2213 Unnamed Jefferson Children 2

The "town" of Jefferson plays a prominent and pervasive role in Light in August, but the only time the narrative refers to the town's children is when it describes the occasional "negro nursemaid" who would pass Hightower's "with her white charges" (59).

2212 Unnamed Wedding Guests

When Nathaniel and Juana get married in Kansas, Joanna tells Christmas in Light in August, "everybody they could get word to or that heard about it, came" (250).

2211 Unnamed Undercover Revenue Agent

One of the hypothetical characters in Light in August, this "undercover man" does not actually appear in Jefferson, but he is fairly vividly conjured up in the imagination of "the town," which is "just waiting" this man to arrest Brown for selling moonshine whiskey (46).
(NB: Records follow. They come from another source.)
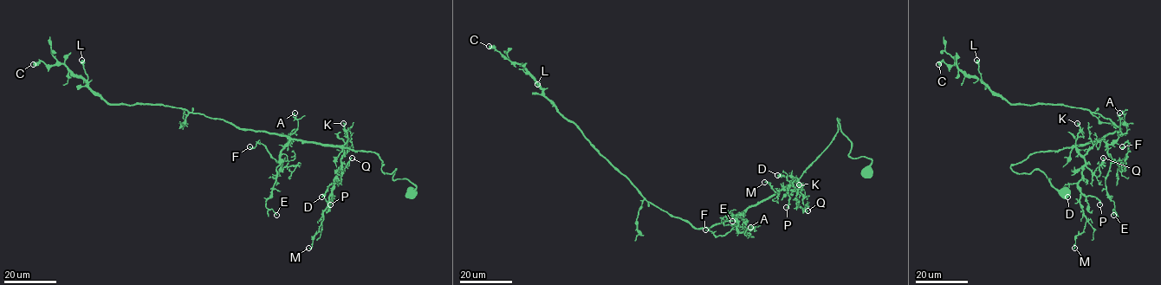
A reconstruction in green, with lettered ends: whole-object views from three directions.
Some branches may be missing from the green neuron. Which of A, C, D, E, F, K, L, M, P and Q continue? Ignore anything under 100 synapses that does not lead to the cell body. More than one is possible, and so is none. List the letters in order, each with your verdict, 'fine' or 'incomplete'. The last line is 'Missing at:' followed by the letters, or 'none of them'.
A: fine
C: fine
D: fine
E: fine
F: fine
K: fine
L: fine
M: fine
P: fine
Q: fine
Missing at: none of them

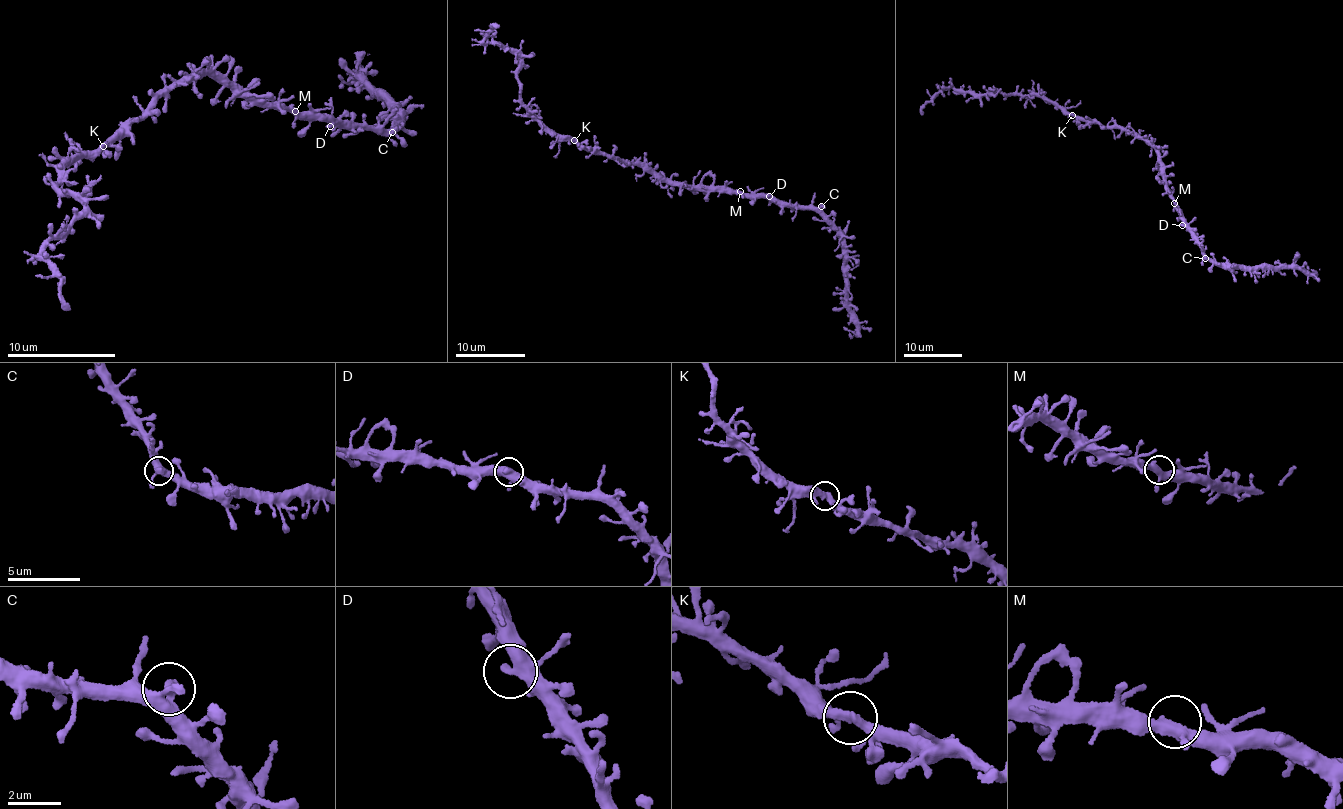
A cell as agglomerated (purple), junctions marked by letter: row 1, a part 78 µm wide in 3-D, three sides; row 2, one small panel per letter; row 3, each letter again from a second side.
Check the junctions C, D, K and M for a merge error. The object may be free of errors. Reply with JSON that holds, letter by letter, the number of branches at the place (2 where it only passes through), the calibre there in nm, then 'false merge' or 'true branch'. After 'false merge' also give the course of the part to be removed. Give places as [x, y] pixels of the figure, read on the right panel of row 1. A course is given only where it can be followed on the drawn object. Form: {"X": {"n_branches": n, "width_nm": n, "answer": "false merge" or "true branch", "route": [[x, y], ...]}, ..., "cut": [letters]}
{"C": {"n_branches": 3, "width_nm": 360, "answer": "true branch"}, "D": {"n_branches": 3, "width_nm": 360, "answer": "true branch"}, "K": {"n_branches": 3, "width_nm": 320, "answer": "true branch"}, "M": {"n_branches": 3, "width_nm": 360, "answer": "true branch"}, "cut": []}

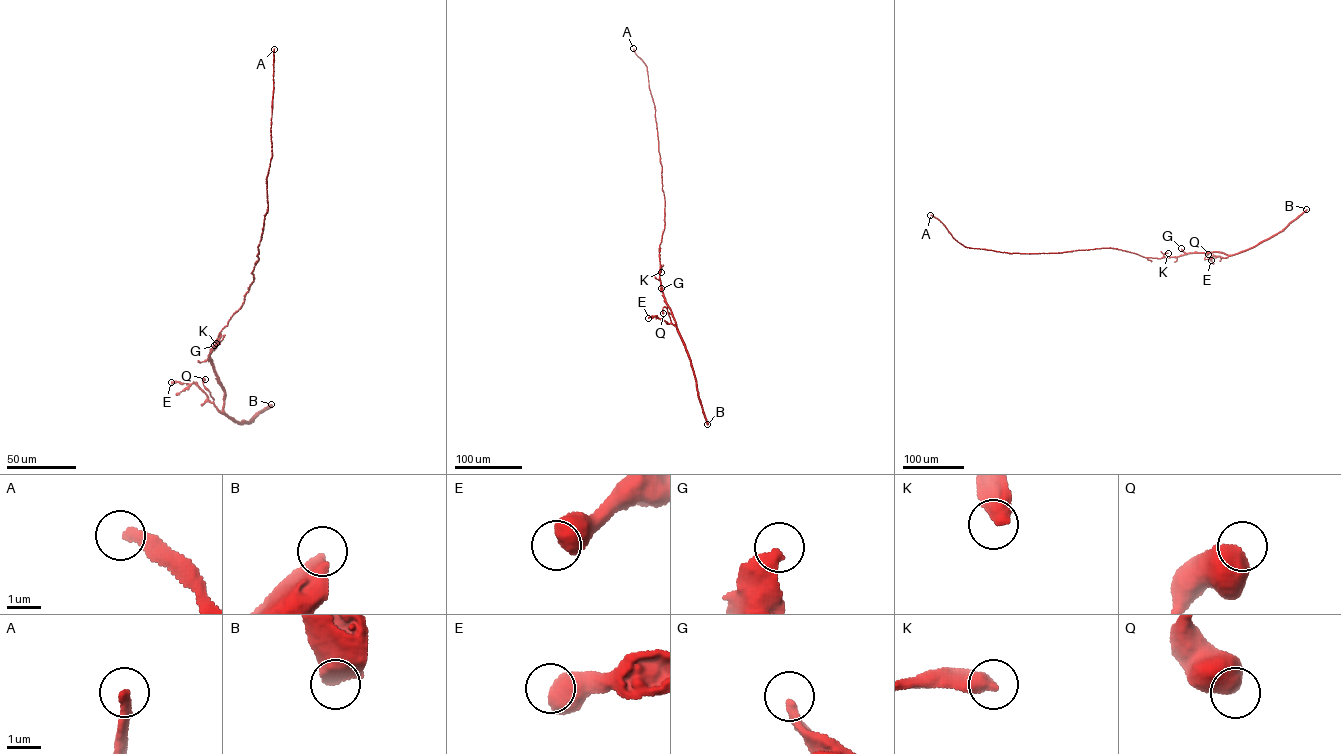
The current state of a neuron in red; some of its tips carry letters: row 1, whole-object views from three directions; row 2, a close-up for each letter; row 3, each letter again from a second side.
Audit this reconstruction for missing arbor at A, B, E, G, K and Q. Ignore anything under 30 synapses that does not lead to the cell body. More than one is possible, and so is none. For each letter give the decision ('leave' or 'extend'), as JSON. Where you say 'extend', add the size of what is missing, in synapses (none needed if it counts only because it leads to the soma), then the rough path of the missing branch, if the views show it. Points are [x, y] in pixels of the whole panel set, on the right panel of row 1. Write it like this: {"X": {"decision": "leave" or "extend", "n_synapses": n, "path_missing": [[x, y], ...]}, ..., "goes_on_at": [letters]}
{"A": {"decision": "extend", "n_synapses": 50}, "B": {"decision": "leave"}, "E": {"decision": "leave"}, "G": {"decision": "leave"}, "K": {"decision": "leave"}, "Q": {"decision": "leave"}, "goes_on_at": ["A"]}

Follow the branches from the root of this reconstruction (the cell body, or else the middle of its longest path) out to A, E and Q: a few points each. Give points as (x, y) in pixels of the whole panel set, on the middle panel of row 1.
A: (664, 223), (655, 105), (647, 66), (633, 48)
E: (664, 223), (659, 247), (660, 278), (677, 329), (655, 317), (648, 318)
Q: (664, 223), (659, 247), (660, 278), (677, 329), (666, 307), (662, 308), (663, 313)

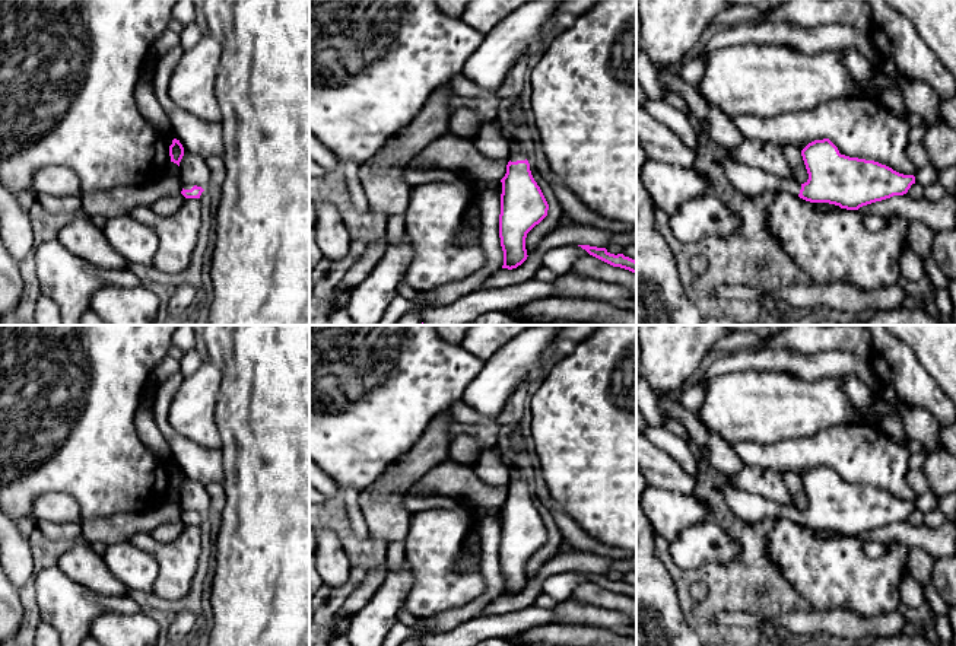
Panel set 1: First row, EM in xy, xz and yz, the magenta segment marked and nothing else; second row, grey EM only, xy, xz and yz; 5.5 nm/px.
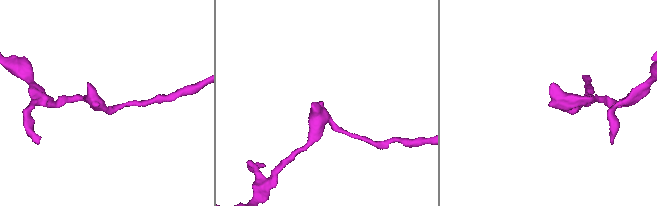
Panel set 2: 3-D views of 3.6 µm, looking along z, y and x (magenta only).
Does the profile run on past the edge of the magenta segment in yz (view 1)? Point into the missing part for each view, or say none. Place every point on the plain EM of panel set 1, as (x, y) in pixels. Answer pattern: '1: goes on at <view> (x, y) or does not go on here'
1: goes on at yz (748, 506)

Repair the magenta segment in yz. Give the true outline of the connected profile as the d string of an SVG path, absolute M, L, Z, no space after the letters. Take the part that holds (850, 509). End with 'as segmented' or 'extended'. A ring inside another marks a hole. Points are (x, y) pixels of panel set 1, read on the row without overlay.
M829 465L809 470L801 483L809 500L804 510L747 493L727 480L715 486L736 518L747 522L788 519L810 529L829 529L847 537L903 522L915 510L914 502L899 500L874 487L841 481Z; extended

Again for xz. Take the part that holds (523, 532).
M512 464L515 475L509 477L506 500L501 506L499 564L504 577L502 595L517 595L527 586L527 560L539 551L549 531L534 507L525 474L531 470Z; extended

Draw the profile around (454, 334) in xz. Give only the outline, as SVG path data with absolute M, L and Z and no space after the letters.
M435 325L436 334L447 343L461 344L469 325Z

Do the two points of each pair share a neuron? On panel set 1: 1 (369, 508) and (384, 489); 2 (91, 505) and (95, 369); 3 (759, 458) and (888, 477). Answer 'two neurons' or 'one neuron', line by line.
1: two neurons
2: one neuron
3: one neuron

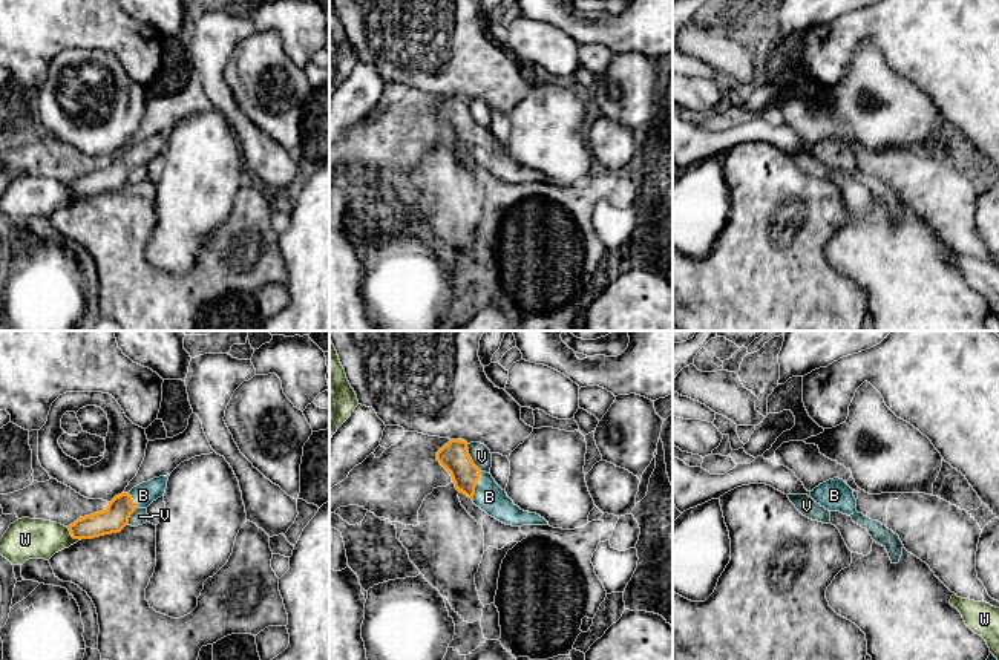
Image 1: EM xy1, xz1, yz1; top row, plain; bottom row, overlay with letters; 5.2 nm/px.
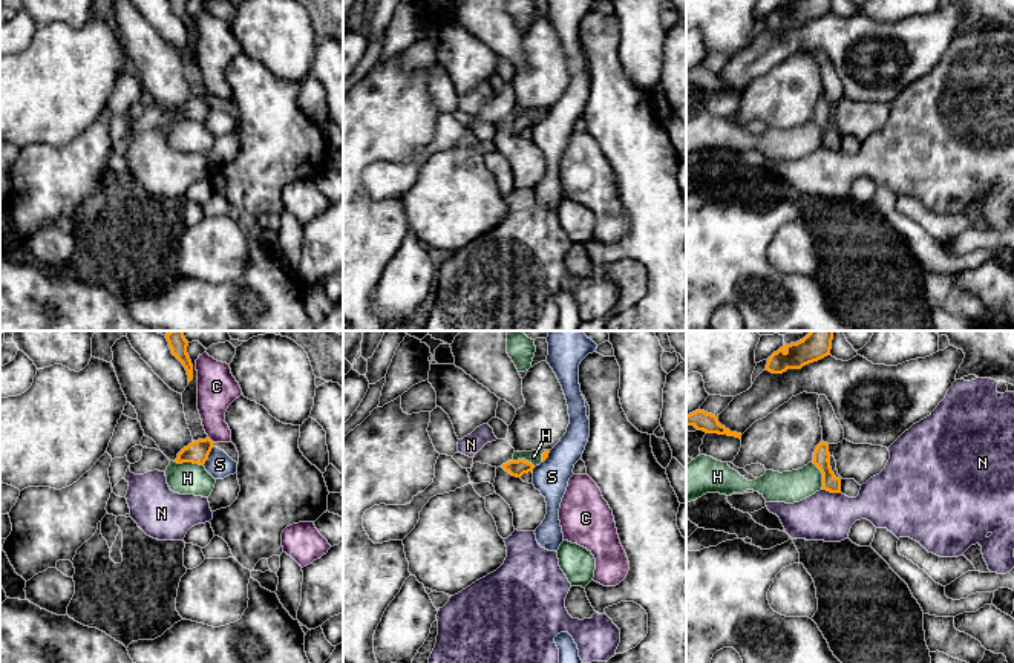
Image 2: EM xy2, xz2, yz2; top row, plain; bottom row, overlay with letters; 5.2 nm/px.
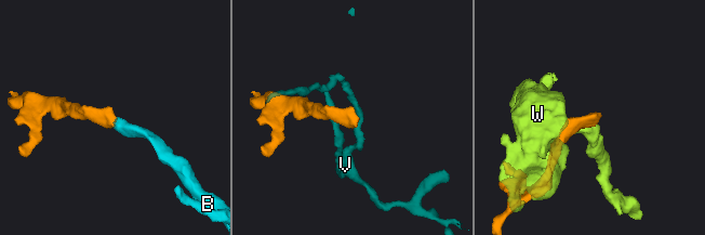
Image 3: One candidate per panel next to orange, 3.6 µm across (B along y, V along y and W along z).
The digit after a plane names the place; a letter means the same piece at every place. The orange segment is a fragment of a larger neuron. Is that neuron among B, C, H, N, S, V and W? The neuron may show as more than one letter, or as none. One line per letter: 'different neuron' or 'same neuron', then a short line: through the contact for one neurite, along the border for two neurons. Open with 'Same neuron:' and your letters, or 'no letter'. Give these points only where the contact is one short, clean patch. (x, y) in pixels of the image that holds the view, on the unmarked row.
Same neuron: B
B: same neuron | xz1 (454, 114), (475, 143), (489, 153)
C: different neuron
H: different neuron
N: different neuron
S: different neuron
V: different neuron | xz1 (466, 101), (471, 117), (481, 127)
W: different neuron

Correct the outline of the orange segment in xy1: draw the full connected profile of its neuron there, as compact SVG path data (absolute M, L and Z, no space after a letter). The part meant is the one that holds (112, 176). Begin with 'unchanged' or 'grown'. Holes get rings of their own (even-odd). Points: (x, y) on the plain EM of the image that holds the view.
grown; M169 133L153 135L133 144L129 150L115 153L106 167L77 176L67 185L74 196L93 196L104 191L120 190L136 165L147 165L153 158L164 153Z

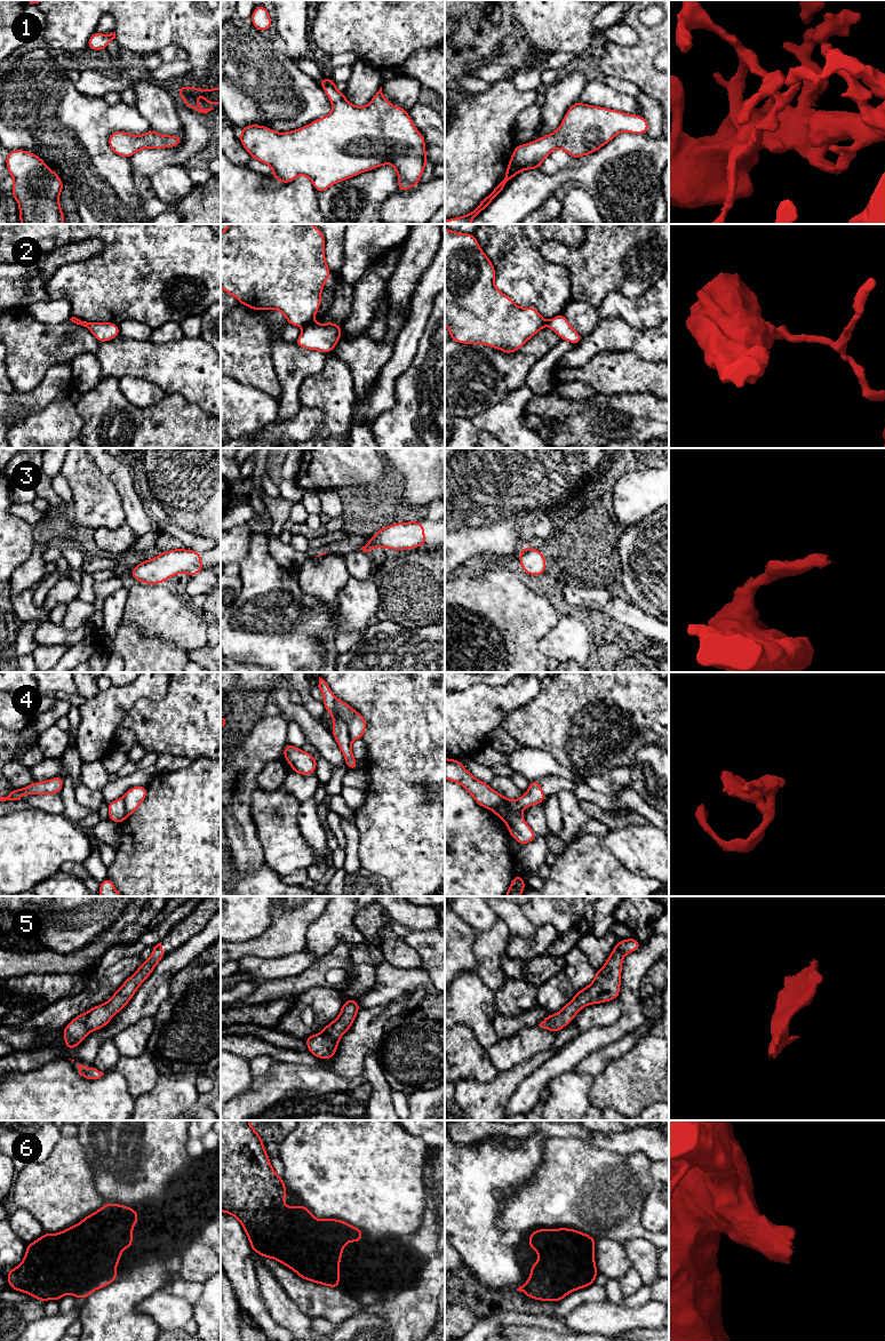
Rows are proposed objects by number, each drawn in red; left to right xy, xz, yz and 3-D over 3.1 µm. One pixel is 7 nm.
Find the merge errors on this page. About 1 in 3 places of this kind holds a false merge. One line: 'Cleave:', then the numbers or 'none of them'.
Cleave: 2, 4

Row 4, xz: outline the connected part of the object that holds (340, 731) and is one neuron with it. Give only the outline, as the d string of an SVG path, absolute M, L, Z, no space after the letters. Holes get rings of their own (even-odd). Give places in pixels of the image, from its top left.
M319 677L319 685L318 685L320 692L324 695L324 707L326 711L330 712L330 718L334 720L334 726L332 728L332 734L335 737L343 756L345 759L345 764L348 769L358 769L358 763L356 761L352 749L351 749L351 739L350 739L350 732L342 719L342 717L338 713L338 710L335 705L335 695L329 688L328 684Z

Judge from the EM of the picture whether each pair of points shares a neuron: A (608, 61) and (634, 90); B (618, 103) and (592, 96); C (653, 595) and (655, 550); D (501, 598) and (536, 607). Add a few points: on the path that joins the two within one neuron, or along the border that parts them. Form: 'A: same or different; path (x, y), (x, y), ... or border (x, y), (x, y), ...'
A: different; border (602, 76), (629, 79), (640, 90)
B: same; path (612, 98), (598, 96)
C: same; path (654, 583), (655, 561)
D: same; path (510, 607), (527, 607)

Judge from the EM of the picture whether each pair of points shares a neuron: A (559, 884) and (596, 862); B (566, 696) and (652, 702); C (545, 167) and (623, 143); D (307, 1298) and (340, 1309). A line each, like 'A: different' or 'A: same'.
A: same
B: same
C: different
D: same

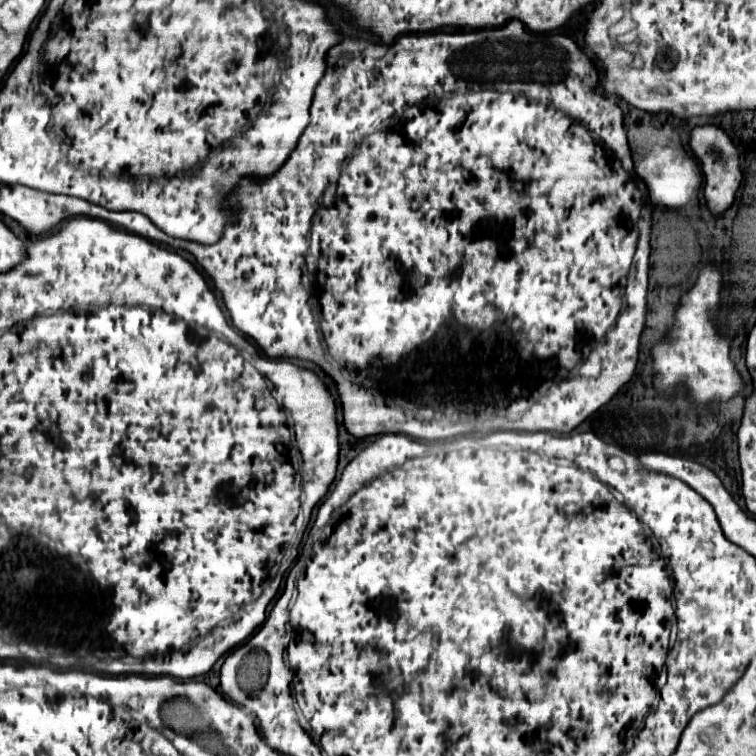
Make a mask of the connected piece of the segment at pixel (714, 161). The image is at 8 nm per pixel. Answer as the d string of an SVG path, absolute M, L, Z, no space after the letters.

At the time the novel takes place, Prohibition made it illegal to sell alcohol anywhere in the U.S. But Yoknapatawpha is 'dry' throughout its imaginative history, meaning that it was always illegal to sell alcohol there. The federal agents who enforced this law were colloquially called 'revenuers.'

2210 Unnamed Two Men 3

At the country dance in Light in August, these two men restrain Bobbie from physically attacking the fallen McEachern.

2209 Unnamed Two Men 2

After Doc Hines tries to incite the people of Mottstown to kill Christmas in Light in August, these "two men" bring him "home in a car"; one drives while the other "holds Hines up in the back seat" (345). At his house they "lift him" from the car and "carry him through the gate" (345). They would have carried him into the house, but after they tell Mrs. Hines about the capture of Christmas, she insists on taking her husband inside herself.